Sylvee Legge, a rising freshman acting major at New York University, tackled the role of Martha, a young teen with an abusive father. “I hope that by seeing this show, teens and their parents will begin to discuss topics that may have been uncomfortable to discuss in the past. We need an environment that lets people know it is ok to discuss awkward or upsetting subjects.”

“’Spring Awakening’ is rooted in the basic issues of being a teen,” said Engquist. “It drives home the point that we all need to be heard.”

“And you have to listen and take it in, not just listen to what you want to take away from a conversation,” added Legge.

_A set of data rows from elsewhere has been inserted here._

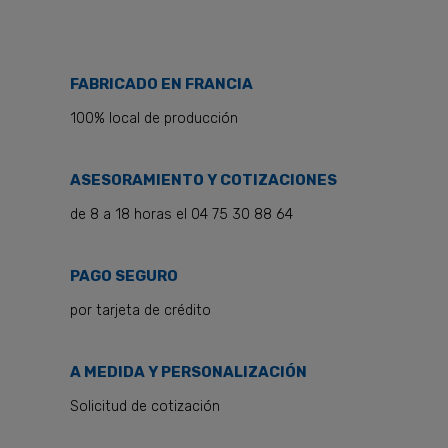
FABRICADO EN FRANCIA
100% local de producción
ASESORAMIENTO Y COTIZACIONES
de 8 a 18 horas el 04 75 30 88 64
PAGO SEGURO
por tarjeta de crédito
A MEDIDA Y PERSONALIZACIÓN
Solicitud de cotización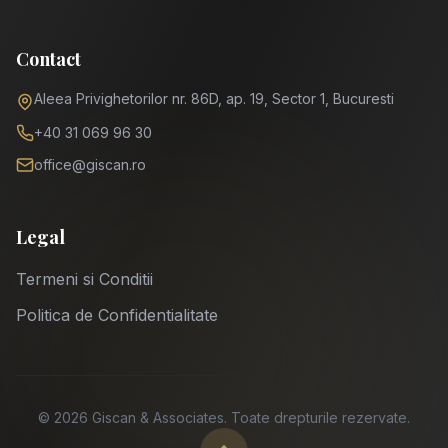
Contact
Aleea Privighetorilor nr. 86D, ap. 19, Sector 1, Bucuresti
+40 31 069 96 30
office@giscan.ro
Legal
Termeni si Conditii
Politica de Confidentialitate
©
2026
Giscan & Associates.
Toate drepturile rezervate.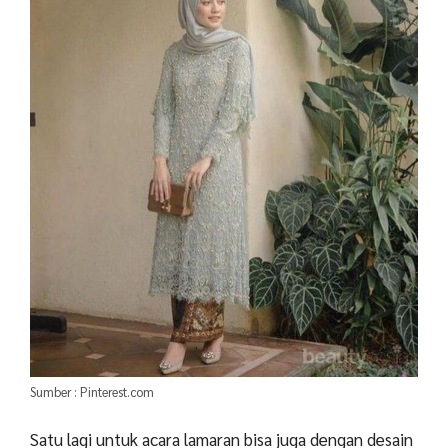
Sumber : Pinterest.com
Satu lagi untuk acara lamaran bisa juga dengan desain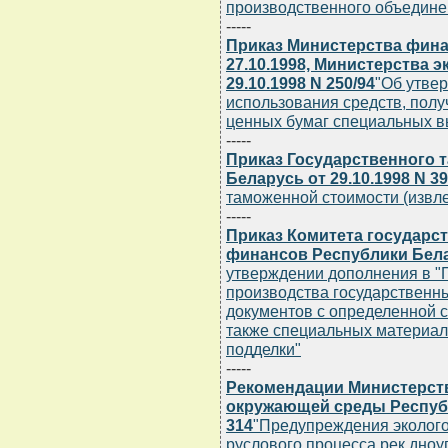
производственного объедине
-----
Приказ Министерства фина
27.10.1998, Министерства 
29.10.1998 N 250/94
"Об утве
использования средств, пол
ценных бумаг специальных в
-----
Приказ Государственного 
Беларусь от 29.10.1998 N 3
таможенной стоимости (извле
-----
Приказ Комитета государс
финансов Республики Белар
утверждении дополнения в "
производства государственны
документов с определенной с
также специальных материало
подделки"
-----
Рекомендации Министерст
окружающей среды Республ
314
"Предупреждения эколого
руслового процесса рек дно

“This show is like real life, which at times is confrontational. I really hope that it will stir the audience to deal with issues, even uncomfortable issues,” declared Stein.

“Going through puberty is an uncomfortable experience for everyone,” stated Talley. “So often teens feel alone and isolated, like they are the only one feeling the way they do. This show drives home the point that everyone struggles to find their way. I really hope this show will help families open up a dialogue.”

‘Spring Awakening’ is a show that remains bold, direct, clear, and challenging to the society that would more often prefer to look away.

Performances are Aug. 8 and 9 at 8 p.m., Aug. 11 at 2 p.m., Aug. 15 and 16 at 8 p.m. and Aug. 19 at 2 p.m. Because the show contains adult content and themes, it is intended for mature audiences only. Tickets for adults are $17-$20 and for students/seniors $12-$15. To purchase tickets, call 678-812-4002 or visit companyjatl.org. The Morris & Rae Frank Theatre at Zaban Park is located at 5342 Tilly Mill Road.